## SUPPLIED PASSAGE
Kent does not have what it takes

What many in our community have found out since progressive majorities were put onto the local city council and school board, is that even if candidates can pass local litmus-tests on political and social issues, that doesn’t necessarily guarantee those candidates will make good financial stewards for our city or school district.

In this election, though, voters have the chance to review the past record of one such school board member:  Kelly Kent. Dr Kent has been on the board for the past five years, during which, she has overseen district-wide compensations rise 34%; and while our district reserves plummeted to some of the lowest levels in district history.

Like Money Growing on Trees

Even after receiving an additional $25.6M in state funding since the start of the LCFF program, the district still has found ways to spend more than it receives for each of the past six years, many of those years ended with multi-million dollar deficits.

So when the board members realized that the district’s piggy-bank couldn’t keep up with their spending, Dr Kent lead a district committee in 2018 to ask the community to bail them out with a 7-year, $189 parcel tax totaling over $16 million dollars-the largest parcel tax ever passed by our small community.

Still in Deficit Mode

But, if you were to scrutinize last year’s board-approved, pre-pandemic district budget–even with our new tax contribution of $2.3M–you would find that the district was still going to run another multi-million dollar deficit.

Double Deficits

In fact, the district now it finds itself in the grips of two different types of deficits. The latest one, a national and state-wide cyclical deficit due to the COVID-19 pandemic, and secondly, the board’s own continuing structural deficit caused by years of fiscal mismanagement.

I don’t agree with many of Dr Kent’s progressive views on education. But that is not why I think she should not be re-elected. It is her inability to oversee and balance a district budget and to keep our school district finances on firm ground. Fiscally, it seems she just doesn’t get it or has what it takes to be a complete and effective governing board member.

 Lacking Peer Support

I’m not the only one that doesn’t want to see her re-elected. Out of her four fellow board members, there is only one that is listed on her campaign website as supporting her campaign. To me, that speaks volumes.

Bringing Our District Back

To show how badly our district has been mismanaged over these past five or six years; by my figures, it probably would take passing a new perpetual, annual tax of well over a $1,000 per parcel to bring our district back from its long-term structural deficit brought on by the many years of board fiscal mismanagement.

## DATA EXCERPTS
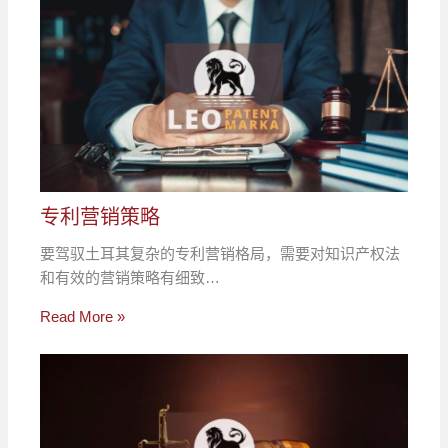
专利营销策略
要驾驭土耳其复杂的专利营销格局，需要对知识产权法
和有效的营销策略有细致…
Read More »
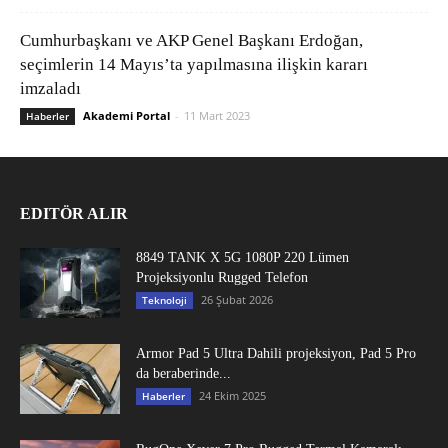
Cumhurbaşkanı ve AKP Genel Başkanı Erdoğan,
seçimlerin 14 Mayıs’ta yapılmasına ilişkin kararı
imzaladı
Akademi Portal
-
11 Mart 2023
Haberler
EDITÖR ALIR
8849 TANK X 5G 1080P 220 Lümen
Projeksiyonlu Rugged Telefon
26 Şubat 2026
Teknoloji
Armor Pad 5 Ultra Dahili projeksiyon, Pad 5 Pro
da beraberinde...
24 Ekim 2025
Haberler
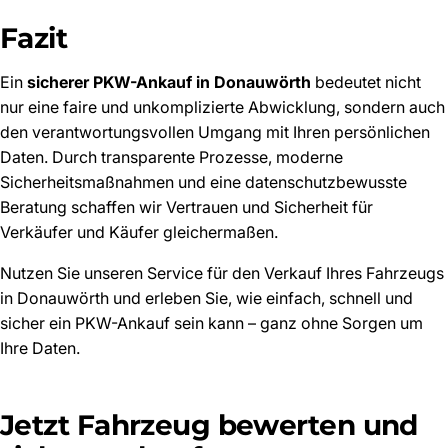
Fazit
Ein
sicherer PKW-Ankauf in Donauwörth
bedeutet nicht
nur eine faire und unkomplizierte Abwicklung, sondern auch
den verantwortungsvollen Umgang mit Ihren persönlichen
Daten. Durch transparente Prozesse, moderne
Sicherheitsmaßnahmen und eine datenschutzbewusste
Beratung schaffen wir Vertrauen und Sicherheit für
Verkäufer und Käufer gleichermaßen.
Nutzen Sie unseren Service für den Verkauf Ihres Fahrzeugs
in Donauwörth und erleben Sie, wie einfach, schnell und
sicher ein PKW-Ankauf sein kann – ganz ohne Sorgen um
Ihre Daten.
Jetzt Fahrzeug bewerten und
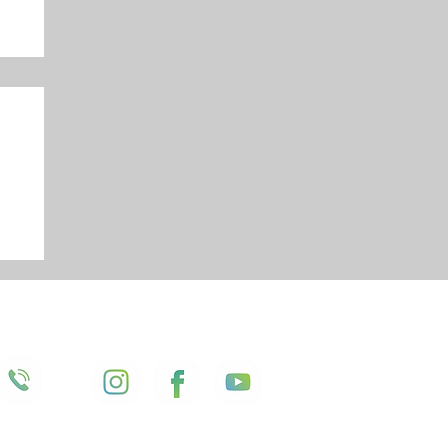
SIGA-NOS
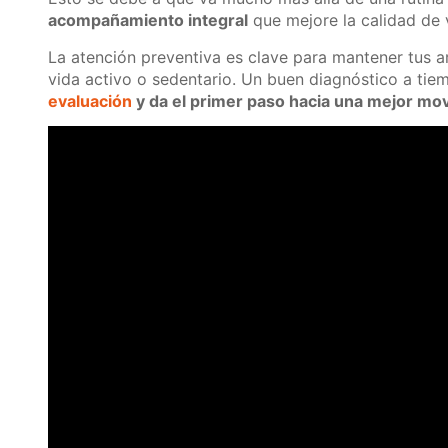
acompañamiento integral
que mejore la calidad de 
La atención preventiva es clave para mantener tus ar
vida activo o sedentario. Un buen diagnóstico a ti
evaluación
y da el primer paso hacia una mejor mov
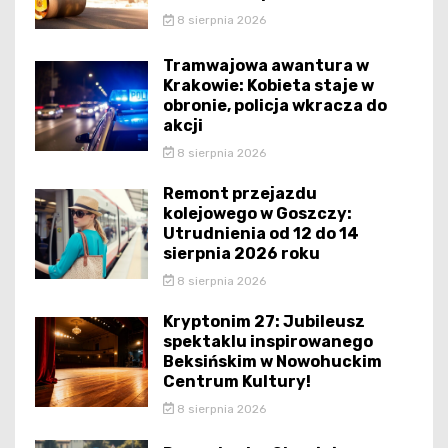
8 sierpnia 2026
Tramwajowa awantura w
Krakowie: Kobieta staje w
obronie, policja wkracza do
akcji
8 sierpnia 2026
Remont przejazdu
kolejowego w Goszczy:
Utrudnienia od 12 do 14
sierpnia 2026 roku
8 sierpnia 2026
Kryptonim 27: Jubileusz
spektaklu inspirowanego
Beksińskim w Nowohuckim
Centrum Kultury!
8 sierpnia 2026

## WORK INSTRUCTION 1
In the opinion piece on Kelly Kent, by what percentage did district-wide compensation rise during her time on the board?
## WORK INSTRUCTION 2
Duplicate the opinion piece on Kelly Kent starting at "Double Deficits" and ending at "of fiscal mismanagement.".

## RESPONSE AREA 1
34%

## RESPONSE AREA 2
Double Deficits

In fact, the district now it finds itself in the grips of two different types of deficits. The latest one, a national and state-wide cyclical deficit due to the COVID-19 pandemic, and secondly, the board’s own continuing structural deficit caused by years of fiscal mismanagement.